Perhaps right now is the best time for the Church to hear the texts, sing the hymns and offer prayers  focused on Christ the King Sunday with the U.S. Thanksgiving holiday around the corner.  For the former, we celebrate Christ as a benevolent, peaceable ruler, not aloof but alongside the suffering of the world.  The marks of pain and suffering are to be found readily on the glorified Resurrected One, so why not call the Church be summoned and even chastened into action and solidarity with the suffering people of the world?   The refugee, the stranger, and the person who we define in oppositional terms to ourselves (and our sense of safety and security) is indeed said to be the Christ walking to us, yearning for our welcome.

In turn, the civic holiday of Thanksgiving should remind us that the majority of U.S. citizens are themselves the descendants of a multitude of nations, races and ethnicities.  We are a plurality of ideologies, theologies and moralities.  There is no one singular American archetype, even as our culture and politics tend to privilege the Euro/white, male and affluent as the arbiters of the status quo.  The celebration of Thanksgiving is a reminder of civic pride as well as a reminder that our nation's history is built upon ideologies that have their shadow sides (i.e. colonialism, Manifest Destiny and no small dose of American exceptionalism).   A refugee or immigrant should be welcomed, as our forebears themselves were welcomed. 

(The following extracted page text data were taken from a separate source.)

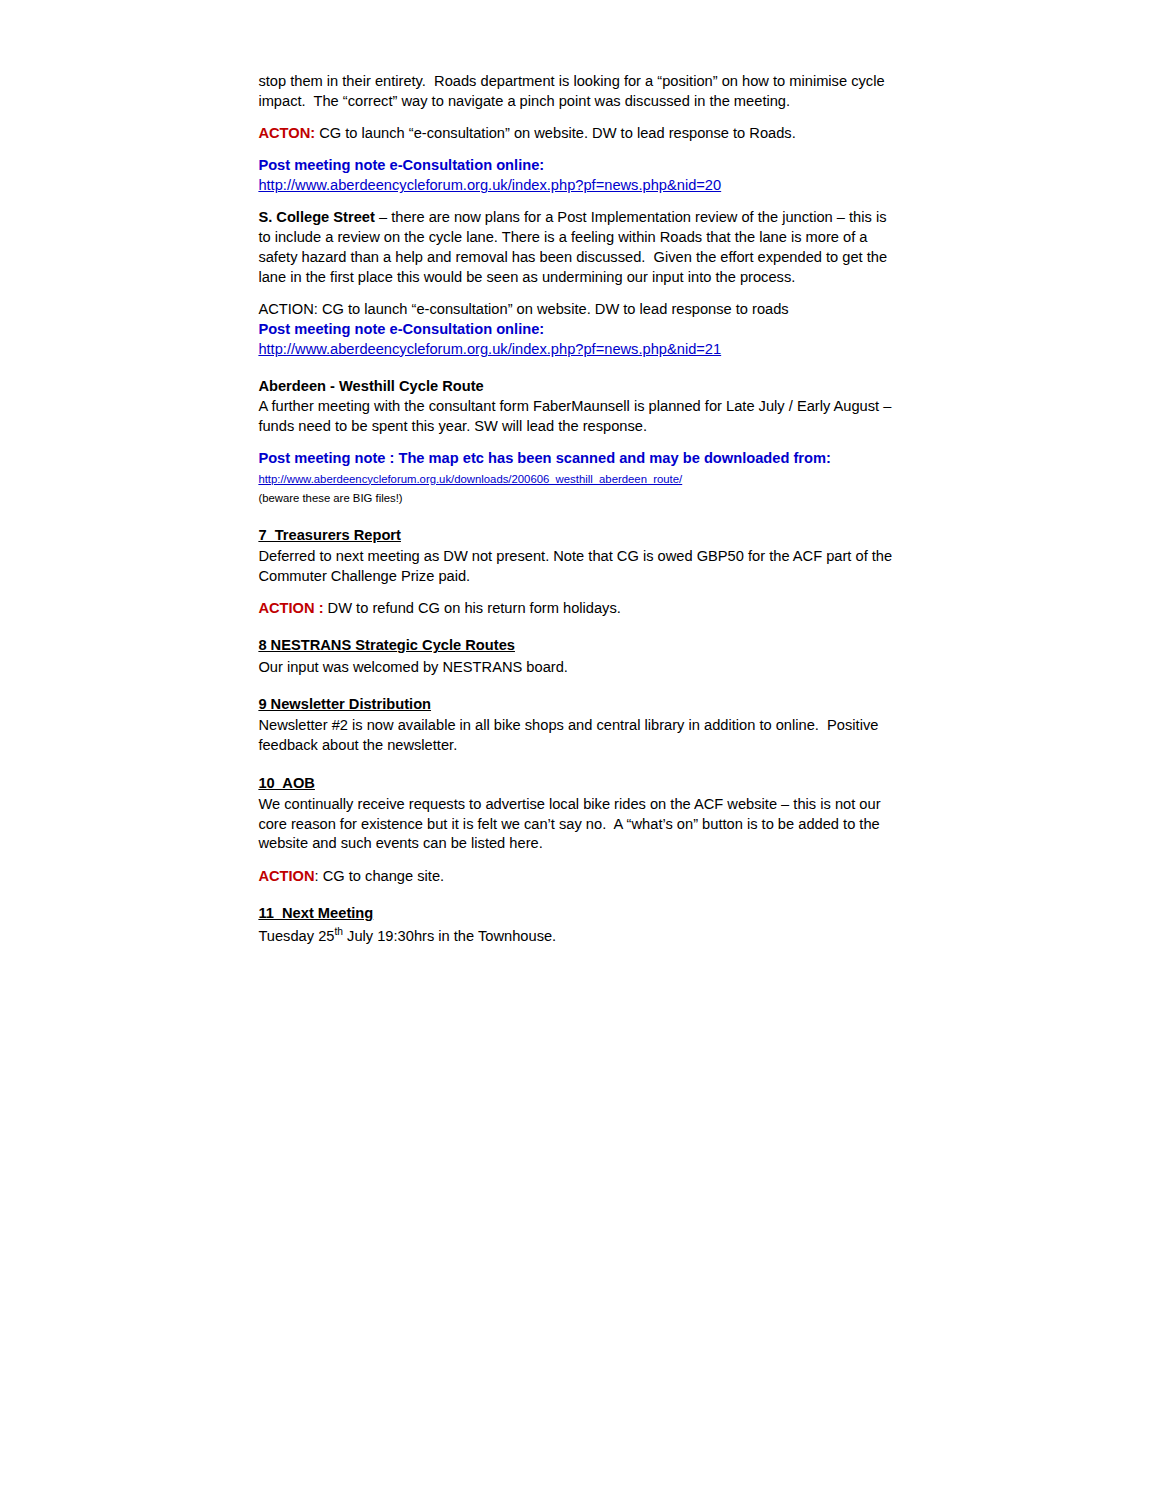stop them in their entirety. Roads department is looking for a “position” on how to minimise cycle impact. The “correct” way to navigate a pinch point was discussed in the meeting.
ACTON: CG to launch “e-consultation” on website. DW to lead response to Roads.
Post meeting note e-Consultation online:
http://www.aberdeencycleforum.org.uk/index.php?pf=news.php&nid=20
S. College Street – there are now plans for a Post Implementation review of the junction – this is to include a review on the cycle lane. There is a feeling within Roads that the lane is more of a safety hazard than a help and removal has been discussed. Given the effort expended to get the lane in the first place this would be seen as undermining our input into the process.
ACTION: CG to launch “e-consultation” on website. DW to lead response to roads
Post meeting note e-Consultation online:
http://www.aberdeencycleforum.org.uk/index.php?pf=news.php&nid=21
Aberdeen - Westhill Cycle Route
A further meeting with the consultant form FaberMaunsell is planned for Late July / Early August – funds need to be spent this year. SW will lead the response.
Post meeting note : The map etc has been scanned and may be downloaded from:
http://www.aberdeencycleforum.org.uk/downloads/200606_westhill_aberdeen_route/
(beware these are BIG files!)
7 Treasurers Report
Deferred to next meeting as DW not present. Note that CG is owed GBP50 for the ACF part of the Commuter Challenge Prize paid.
ACTION : DW to refund CG on his return form holidays.
8 NESTRANS Strategic Cycle Routes
Our input was welcomed by NESTRANS board.
9 Newsletter Distribution
Newsletter #2 is now available in all bike shops and central library in addition to online. Positive feedback about the newsletter.
10 AOB
We continually receive requests to advertise local bike rides on the ACF website – this is not our core reason for existence but it is felt we can’t say no. A “what’s on” button is to be added to the website and such events can be listed here.
ACTION: CG to change site.
11 Next Meeting
Tuesday 25th July 19:30hrs in the Townhouse.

As I noted on my Facebook status earlier this week, I try to move in the midst of these troubling times with profound sorrow for the hurt and the anger and the violence occupying our minds and fueling our fears.  My family name (Hugenot or Huguenot) is synonymous with religious conflicts between Christians.  I am the descendant of immigrants who arrived in the US from France in the 1830s.  Subsequent generations moved across the country as it developed and opportunities for a better life beckoned.  I humbly suggest we start looking beyond present day panic and welcome the stranger, the refugee and the "other" at our door.

Thus we are living into the positive side of the Thanksgiving civic holiday.  And at Sunday morning worship this weekend, we are hearing of the true Kingdom/Reign and how to ensure our Ruler knows us when coming to separate those who lived the gospel ways of compassion and care from those who chose to live as if nobody else mattered.